- Pronunciation: たかの いちご
- Born: January 11, 1986 (age 40) Nagano, Japan
- Occupation: Manga artist
- Years active: 2002–present
- Notable work: Orange, Dreamin' Sun
- Website: https://www.choco-de.net/

= Ichigo Takano =

Japanese manga artist

Ichigo Takano (高野苺, Takano Ichigo) is a Japanese manga artist from Nagano in Japan and is best known for Orange.

== Biography ==
Takano made her debut in high school in 2002 with START. She first achieved success with her work Dreamin' Sun.

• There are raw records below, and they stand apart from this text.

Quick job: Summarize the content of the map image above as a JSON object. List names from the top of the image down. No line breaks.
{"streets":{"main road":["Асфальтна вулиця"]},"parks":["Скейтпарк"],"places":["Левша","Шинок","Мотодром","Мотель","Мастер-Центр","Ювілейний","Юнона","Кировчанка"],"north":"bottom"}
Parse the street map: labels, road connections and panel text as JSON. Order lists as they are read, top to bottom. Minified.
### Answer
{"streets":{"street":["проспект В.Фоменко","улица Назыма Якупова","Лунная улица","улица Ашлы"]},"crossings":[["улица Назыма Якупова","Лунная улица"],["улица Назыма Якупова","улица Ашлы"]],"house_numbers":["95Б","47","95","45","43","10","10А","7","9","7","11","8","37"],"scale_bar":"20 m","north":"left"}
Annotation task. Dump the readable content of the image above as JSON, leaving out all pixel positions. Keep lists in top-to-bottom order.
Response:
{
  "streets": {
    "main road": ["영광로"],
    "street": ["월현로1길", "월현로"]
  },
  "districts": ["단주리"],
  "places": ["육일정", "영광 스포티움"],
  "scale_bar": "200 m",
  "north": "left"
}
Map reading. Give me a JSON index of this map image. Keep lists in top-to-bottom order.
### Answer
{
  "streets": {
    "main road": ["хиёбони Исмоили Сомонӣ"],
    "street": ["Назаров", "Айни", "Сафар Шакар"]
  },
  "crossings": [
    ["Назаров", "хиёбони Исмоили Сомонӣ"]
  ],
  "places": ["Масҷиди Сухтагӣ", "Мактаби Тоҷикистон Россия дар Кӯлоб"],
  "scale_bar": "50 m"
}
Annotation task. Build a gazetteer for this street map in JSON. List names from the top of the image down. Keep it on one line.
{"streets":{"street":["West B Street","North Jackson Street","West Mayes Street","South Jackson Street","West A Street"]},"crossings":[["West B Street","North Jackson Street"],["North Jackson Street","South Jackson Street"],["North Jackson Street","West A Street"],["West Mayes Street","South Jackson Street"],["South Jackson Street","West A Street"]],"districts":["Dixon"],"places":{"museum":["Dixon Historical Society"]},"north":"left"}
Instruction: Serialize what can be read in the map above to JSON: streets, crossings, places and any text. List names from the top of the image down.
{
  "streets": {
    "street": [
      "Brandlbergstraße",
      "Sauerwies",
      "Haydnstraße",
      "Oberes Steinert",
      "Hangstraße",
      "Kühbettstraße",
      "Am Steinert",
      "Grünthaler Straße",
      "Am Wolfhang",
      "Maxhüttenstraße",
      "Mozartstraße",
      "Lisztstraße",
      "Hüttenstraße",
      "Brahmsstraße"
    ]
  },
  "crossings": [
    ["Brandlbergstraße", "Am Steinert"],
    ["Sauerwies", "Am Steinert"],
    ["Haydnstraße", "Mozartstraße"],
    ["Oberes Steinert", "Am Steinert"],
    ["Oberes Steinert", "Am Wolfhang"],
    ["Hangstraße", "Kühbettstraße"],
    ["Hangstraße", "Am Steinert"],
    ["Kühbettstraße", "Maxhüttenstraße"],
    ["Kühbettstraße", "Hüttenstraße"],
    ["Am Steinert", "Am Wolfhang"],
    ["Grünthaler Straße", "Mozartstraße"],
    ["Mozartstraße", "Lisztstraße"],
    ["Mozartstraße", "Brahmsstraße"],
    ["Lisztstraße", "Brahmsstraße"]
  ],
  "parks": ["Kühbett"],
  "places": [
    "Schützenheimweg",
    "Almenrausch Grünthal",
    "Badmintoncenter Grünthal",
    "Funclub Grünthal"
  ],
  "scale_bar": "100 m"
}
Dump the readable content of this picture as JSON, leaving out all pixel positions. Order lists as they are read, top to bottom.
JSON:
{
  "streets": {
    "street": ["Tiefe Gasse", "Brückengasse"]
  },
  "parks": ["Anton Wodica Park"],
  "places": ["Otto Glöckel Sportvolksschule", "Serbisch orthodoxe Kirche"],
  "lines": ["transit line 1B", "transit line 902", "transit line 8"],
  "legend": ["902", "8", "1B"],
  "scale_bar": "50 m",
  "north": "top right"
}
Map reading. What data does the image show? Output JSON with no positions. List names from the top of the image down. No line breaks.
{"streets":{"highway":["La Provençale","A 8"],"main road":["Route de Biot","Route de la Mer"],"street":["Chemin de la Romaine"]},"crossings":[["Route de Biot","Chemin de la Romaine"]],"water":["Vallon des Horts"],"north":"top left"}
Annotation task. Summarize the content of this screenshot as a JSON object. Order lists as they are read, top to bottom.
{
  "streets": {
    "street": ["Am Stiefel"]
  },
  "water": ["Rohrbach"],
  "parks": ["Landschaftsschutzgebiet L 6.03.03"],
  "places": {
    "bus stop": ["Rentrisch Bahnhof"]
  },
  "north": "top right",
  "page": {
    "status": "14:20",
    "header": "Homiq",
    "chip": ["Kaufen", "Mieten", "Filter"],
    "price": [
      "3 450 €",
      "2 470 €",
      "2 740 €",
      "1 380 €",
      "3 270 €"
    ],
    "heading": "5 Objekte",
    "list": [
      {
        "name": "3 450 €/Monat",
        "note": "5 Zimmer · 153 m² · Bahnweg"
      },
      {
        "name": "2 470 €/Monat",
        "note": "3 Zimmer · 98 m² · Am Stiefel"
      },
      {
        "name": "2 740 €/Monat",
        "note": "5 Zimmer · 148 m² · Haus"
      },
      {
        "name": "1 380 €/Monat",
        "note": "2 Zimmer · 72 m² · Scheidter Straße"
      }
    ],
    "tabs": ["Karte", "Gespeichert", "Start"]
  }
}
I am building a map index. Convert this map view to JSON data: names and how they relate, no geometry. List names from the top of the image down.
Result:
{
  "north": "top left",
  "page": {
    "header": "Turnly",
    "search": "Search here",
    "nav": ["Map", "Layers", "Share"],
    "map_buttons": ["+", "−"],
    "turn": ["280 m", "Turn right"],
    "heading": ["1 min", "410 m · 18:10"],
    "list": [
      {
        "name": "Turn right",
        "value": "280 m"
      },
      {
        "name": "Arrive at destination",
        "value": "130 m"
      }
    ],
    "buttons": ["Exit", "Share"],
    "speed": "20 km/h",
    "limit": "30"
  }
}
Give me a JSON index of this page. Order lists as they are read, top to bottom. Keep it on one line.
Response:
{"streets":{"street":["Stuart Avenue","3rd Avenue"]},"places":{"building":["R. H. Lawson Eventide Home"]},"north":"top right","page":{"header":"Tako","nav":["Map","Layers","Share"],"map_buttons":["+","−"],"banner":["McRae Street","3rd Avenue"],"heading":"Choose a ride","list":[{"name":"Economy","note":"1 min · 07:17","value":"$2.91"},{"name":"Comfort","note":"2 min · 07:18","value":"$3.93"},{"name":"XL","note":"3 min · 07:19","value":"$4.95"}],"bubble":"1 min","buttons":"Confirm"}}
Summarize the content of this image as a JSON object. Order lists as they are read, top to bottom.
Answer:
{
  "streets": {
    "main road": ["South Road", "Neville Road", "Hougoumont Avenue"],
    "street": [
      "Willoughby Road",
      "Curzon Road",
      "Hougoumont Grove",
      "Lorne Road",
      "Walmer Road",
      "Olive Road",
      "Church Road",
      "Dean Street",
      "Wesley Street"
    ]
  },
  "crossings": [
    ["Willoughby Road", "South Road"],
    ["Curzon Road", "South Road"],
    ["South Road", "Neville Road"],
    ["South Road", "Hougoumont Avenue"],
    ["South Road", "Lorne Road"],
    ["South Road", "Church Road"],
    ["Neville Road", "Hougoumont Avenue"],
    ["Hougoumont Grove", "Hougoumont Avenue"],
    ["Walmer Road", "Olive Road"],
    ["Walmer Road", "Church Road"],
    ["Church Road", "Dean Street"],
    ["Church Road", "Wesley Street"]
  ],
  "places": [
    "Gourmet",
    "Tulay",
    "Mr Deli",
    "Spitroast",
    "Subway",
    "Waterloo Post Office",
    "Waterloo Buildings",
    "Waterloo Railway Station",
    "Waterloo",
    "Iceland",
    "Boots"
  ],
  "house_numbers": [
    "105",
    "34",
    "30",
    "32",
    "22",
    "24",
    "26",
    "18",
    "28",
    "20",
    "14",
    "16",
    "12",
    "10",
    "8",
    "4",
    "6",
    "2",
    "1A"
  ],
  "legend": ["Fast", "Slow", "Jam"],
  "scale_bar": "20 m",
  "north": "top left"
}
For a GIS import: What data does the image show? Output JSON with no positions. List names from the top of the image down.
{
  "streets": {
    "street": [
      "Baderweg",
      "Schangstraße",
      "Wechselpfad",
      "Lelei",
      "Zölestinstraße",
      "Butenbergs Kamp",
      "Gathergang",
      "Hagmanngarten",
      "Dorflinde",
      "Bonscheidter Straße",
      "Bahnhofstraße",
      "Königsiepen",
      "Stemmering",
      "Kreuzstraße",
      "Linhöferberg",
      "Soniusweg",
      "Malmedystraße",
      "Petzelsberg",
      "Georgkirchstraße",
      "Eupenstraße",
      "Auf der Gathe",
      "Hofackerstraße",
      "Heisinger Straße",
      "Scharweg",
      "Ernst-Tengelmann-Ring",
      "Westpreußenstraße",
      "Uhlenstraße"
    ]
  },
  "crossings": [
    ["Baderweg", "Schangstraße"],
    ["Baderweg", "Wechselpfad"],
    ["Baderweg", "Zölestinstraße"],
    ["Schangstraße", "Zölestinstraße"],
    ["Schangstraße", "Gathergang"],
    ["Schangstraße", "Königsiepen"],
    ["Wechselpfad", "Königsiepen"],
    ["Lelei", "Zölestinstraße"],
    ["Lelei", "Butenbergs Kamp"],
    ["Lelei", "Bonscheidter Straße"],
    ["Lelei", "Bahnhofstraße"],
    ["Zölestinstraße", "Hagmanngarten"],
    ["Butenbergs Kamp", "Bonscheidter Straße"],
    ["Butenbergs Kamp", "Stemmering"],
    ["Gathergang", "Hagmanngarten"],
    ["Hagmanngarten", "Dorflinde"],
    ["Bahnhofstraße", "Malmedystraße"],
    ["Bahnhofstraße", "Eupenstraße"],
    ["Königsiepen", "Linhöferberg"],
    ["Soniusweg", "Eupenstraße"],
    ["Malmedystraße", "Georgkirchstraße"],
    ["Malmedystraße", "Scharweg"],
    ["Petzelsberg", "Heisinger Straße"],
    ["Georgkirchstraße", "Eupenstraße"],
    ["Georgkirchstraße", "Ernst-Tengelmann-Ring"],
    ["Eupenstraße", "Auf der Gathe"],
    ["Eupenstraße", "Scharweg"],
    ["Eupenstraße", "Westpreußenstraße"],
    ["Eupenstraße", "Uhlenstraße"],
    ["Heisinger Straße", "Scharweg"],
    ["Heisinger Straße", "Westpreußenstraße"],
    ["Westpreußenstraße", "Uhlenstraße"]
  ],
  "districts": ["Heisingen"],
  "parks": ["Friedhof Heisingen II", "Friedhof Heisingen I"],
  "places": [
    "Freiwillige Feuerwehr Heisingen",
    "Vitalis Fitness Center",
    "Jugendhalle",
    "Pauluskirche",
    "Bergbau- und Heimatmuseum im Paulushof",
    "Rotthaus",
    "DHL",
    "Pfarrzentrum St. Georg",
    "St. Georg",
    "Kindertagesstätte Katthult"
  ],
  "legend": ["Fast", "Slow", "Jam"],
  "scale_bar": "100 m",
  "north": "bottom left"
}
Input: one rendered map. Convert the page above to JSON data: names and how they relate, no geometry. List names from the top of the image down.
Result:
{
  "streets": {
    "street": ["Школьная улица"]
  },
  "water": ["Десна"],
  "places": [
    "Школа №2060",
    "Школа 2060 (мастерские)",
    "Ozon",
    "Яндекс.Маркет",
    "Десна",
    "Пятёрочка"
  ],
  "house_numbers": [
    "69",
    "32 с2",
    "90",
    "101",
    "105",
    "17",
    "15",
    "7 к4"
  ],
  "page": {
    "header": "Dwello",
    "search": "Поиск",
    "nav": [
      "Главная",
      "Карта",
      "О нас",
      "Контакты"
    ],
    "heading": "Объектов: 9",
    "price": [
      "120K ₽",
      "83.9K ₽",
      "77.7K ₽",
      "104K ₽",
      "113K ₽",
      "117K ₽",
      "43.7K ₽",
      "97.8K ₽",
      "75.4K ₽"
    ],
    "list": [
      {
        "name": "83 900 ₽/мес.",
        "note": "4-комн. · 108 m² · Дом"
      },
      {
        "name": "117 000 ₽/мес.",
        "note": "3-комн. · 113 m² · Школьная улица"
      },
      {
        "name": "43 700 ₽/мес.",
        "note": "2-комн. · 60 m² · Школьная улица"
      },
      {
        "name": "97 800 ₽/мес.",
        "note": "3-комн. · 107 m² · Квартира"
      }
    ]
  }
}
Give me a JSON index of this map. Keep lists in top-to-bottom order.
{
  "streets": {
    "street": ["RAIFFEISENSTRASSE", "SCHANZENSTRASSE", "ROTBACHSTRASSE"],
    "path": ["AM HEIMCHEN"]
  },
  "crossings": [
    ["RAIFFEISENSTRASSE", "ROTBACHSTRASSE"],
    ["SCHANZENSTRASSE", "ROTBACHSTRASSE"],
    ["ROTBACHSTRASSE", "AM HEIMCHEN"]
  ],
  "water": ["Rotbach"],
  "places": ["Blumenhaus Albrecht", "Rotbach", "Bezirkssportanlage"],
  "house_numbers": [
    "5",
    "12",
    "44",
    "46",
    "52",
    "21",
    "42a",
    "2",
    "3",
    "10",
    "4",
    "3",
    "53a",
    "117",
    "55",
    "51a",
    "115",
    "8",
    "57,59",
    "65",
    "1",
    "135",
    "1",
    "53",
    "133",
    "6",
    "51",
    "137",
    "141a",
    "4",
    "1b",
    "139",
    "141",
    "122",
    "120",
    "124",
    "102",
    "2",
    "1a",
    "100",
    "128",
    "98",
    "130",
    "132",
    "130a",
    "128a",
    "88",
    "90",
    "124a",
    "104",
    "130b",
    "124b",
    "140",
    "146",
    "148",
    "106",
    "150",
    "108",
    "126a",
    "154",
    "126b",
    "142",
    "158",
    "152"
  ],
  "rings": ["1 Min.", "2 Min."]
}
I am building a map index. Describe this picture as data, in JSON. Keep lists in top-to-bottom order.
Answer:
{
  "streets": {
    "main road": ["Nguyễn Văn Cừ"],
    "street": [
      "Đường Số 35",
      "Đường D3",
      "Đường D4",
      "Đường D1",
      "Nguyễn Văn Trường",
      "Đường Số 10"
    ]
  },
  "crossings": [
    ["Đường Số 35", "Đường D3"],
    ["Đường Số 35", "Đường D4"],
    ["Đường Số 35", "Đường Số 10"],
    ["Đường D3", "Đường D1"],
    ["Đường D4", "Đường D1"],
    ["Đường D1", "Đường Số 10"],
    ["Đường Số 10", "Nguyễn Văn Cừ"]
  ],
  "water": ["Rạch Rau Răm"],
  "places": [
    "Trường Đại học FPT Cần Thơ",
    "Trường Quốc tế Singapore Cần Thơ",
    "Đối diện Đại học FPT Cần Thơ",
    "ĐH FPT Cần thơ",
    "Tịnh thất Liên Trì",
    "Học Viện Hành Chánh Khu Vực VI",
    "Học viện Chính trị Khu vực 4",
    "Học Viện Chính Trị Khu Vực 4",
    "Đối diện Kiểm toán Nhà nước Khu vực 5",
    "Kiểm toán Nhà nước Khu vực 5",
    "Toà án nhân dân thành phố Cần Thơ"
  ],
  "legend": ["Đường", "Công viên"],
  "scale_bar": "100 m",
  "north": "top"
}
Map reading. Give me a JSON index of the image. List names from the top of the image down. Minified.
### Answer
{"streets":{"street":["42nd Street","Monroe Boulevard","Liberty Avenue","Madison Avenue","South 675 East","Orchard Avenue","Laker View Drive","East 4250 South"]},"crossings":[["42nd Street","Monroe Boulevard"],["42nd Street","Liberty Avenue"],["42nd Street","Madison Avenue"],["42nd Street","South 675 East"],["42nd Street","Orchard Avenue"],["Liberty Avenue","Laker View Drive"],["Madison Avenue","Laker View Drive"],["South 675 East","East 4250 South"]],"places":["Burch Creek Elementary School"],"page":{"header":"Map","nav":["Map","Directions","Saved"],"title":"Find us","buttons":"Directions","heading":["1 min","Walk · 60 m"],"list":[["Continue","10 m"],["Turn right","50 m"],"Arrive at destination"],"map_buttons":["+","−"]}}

Takano is also the creator and author of New York Times bestseller Orange. After beginning serialization in Shueisha's Bessatsu Margaret in 2012, Orange was abruptly suspended from the January 2013 issue. It was later picked up by Futabasha's Monthly Action in February 2014 where it continued to be serialized until 2015.

== Works ==
- START (2002) – (serialized in Shueisha's Bessatsu Margaret)
- Ookami Shounen (オオカミ少年) (2004) – (serialized in Shuiesha's Margaret)
- Itoshi Kingyo (愛し金魚) (2006) – (serialized in Bessatsu Margaret)
- Shooting Star (シューティング スター) (2006)
- Bambi no Tegami (バンビの手紙) (2007) – (serialized in Bessatsu Margaret)
- Dreamin' Sun (夢みる太陽) (2007-2011) – (serialized in Bessatsu Margaret)
- Orange (2012-2017) – (serialized in Bessatsu Margaret and Futabasha's Monthly Action)
- Orange (2015-2016) – (light novel)
- ReCollection (2013-) – (serialized in Monthly Action)
- Kimi ni Nare (君になれ) (2018-) – (serialized in Monthly Action)

== Filmography ==
In 2015, the film Orange was released based on the manga in Japan. A 13-episode anime adaptation of Orange was produced by Telecom Animation Film in 2016 and was simulcast by Crunchyroll.